Ehrenreich said the strike would be in the interest of pupils.
“Should the MEC continue in the way he has announced, we will go on strike. That will be a huge blow to the economy,” he said at an ANC and Cosatu press briefing in Salt River on Thursday.
Ehrenreich said the strike would cripple the province’s economy and was something that could be avoided.
“Cosatu members don’t go on strike easily, but we will for the best interests of the children,” he said.
Earlier this year, Grant notified 27 schools across the province that they faced possible closure. The majority are small, rural primary schools.
School governing bodies had been asked to submit their response to the proposed closures, public hearings had been held at each school facing closure and members of the public had been asked to send their submissions to Grant.
Rhoda Bazier, member of the ANC’s provincial executive committee and convener of the ANC’s education subcommittee, said the proposed closures had been “dealt a severe blow” by communities’ opposition.

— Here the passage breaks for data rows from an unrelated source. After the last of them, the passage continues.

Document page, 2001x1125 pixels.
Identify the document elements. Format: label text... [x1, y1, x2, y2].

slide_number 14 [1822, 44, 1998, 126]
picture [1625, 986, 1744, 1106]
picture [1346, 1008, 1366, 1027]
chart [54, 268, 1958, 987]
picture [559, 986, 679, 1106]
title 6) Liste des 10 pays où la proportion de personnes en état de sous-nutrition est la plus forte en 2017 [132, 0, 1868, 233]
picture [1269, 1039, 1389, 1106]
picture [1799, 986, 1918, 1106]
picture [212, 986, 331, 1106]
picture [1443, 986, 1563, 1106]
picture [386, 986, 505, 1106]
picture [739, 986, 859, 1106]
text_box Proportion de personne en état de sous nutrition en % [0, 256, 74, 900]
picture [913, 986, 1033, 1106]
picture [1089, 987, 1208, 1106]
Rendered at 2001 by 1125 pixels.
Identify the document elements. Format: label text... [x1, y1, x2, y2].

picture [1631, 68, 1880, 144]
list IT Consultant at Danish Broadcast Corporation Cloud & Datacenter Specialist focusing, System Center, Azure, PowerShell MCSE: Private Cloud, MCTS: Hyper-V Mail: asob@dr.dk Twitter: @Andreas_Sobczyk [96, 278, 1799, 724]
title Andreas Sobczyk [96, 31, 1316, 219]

She said more than 10 000 people had attended the meeting and more than 500 submissions had been made.
Bazier questioned whether the decision to close the schools had already been made.
“As much as we think these public hearings were just a rubber-stamping procedure, we want the MEC to give the public the assurance that he will listen to every single oral submission and read every single written submission before making his decision.
“We also want Grant to indicate whether every single word that people said at these public hearings was properly taken down.”
Bronagh Casey, spokeswoman for Grant, said he would now consider all representations made and submitted. “[Grant] will consider each and every representation made to him… and make his final decisions with restraint and taking into account the interests of all concerned, particularly the children.”
The final decision is expected by the end of September or the beginning of October. The ANC provided the Cape Times with a submission made by Marthinus Giliomee, owner of Bloemendal Farm on which Krombeksrivier NGK Primary, in Heidelberg, is situated.
He wrote that he had provided the land, for free, to the school for 30 years and wanted the school to remain open.
“I’m still willing to do it on the same basis so that the children of my farmworkers and those of surrounding farms are able to attend school in peace,” he said.
“In light of this I ask you to consider the survival of the school.”